Iranian Foreign Minister slammed Washington and Tel Aviv for preventing the realization of a Middle East free of weapons of mass destruction, calling for international action for elimination of Israel’s nuclear, biological and chemical stockpiles.

“The Islamic Republic of Iran, as the biggest victim of chemical arms, while reiterating its condemnation of use of weapons of mass destruction anywhere, by anyone and under any circumstances, also strongly denounces double-standard policies … and politicization of the Organization for the Prohibition of Chemical Weapons and certain countries’ exploitation of technical issues in the OPCW,”  Mohammad Javad Zarif wrote in a message on Thursday, marking the anniversary of a 1987 chemical bombing of Iran’s city of Sardasht by the Iraqi army under former dictator Saddam Hussein.

 

He said the world’s inaction and lack of punishment for the “savage” move and extensive use of chemical weapons by Saddam’s regime paved the way for repetition of similar horrible tragedies, this time by terrorist groups against civilians in Syria and Iraq.

The Iranian top diplomat further deplored the US for refusing to fulfil its commitments under the Chemical Weapons Convention (CWC).

“The Islamic Republic of Iran, as an active member of the OPCW, along with other member states, calls on the US to … completely and irreversibly destroy its chemical weapons under international supervision.”

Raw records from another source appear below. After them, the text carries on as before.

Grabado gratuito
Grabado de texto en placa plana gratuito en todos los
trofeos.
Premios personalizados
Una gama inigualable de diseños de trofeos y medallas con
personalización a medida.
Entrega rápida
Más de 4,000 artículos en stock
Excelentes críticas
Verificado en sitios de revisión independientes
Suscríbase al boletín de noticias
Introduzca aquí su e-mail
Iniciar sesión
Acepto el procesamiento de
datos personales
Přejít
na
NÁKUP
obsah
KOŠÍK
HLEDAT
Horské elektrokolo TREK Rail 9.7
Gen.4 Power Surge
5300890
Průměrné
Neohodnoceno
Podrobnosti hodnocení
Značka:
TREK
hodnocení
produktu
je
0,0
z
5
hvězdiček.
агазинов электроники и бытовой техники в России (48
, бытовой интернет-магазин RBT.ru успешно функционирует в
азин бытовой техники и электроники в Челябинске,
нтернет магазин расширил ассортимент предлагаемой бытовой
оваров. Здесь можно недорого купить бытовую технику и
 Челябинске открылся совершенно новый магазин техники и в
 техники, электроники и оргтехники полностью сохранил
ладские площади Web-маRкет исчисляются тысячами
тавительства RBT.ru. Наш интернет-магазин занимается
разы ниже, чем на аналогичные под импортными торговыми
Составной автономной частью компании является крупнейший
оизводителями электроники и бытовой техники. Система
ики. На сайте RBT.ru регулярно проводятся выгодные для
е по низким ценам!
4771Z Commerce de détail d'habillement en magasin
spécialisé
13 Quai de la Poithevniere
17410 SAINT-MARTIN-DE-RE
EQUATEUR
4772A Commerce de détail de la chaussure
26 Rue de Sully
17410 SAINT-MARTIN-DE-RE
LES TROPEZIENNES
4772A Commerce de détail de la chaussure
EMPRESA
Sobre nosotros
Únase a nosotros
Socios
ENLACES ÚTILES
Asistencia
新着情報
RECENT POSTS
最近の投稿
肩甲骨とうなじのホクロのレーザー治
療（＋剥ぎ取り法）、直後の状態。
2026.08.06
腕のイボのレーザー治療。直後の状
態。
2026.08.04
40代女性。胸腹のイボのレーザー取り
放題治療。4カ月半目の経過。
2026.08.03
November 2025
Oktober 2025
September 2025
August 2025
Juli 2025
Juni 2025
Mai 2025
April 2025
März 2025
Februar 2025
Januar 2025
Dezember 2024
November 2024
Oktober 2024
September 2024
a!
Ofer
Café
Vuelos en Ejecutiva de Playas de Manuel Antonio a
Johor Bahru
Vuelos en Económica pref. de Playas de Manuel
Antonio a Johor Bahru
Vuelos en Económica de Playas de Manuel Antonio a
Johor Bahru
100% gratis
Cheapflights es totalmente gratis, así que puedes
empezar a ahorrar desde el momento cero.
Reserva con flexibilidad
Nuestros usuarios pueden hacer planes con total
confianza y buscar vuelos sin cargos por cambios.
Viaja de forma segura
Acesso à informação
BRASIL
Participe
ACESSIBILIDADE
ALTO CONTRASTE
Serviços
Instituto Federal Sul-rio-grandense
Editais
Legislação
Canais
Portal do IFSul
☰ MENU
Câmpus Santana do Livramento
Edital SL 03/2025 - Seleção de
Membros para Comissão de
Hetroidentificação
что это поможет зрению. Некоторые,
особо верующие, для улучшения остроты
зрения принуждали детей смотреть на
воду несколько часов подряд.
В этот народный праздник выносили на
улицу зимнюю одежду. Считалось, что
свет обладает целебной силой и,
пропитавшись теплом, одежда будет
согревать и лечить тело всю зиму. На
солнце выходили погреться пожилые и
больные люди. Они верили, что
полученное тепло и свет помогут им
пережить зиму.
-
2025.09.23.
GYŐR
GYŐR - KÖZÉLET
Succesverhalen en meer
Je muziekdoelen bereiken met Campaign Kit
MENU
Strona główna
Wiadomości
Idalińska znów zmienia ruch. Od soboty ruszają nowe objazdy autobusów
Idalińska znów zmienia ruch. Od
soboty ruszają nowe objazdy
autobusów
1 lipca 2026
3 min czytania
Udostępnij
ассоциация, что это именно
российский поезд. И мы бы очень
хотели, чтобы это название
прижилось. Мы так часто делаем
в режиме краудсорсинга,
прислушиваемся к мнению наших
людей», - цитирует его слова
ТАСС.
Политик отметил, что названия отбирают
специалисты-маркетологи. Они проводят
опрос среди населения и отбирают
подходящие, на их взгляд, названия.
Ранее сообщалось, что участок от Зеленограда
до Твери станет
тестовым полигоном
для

Zarif went on to say that the US and Israel, by preventing the creation of a Middle East free of weapons of mass destruction, are to blame for the continued threat of WMDs that has cast an “ominous shadow” on the region.

Tel Aviv and Washington must be condemned by the international community for this, he said, calling for coordinated global pressure to ensure the destruction of Israel’s nuclear, biological and chemical weapons.

Located in Iran’s northwestern province of West Azarbaijan, Sardasht was the third city in the world after Japan’s Hiroshima and Nagasaki to become a target of WMDs.

On June 28 and 29, 1987, Iraqi bombers attacked 4 crowded parts of Sardasht with chemical bombs and engulfed its residents, women and children, young and old, with fatal chemical gases.

The attacks killed 116 citizens and injured over 5,000.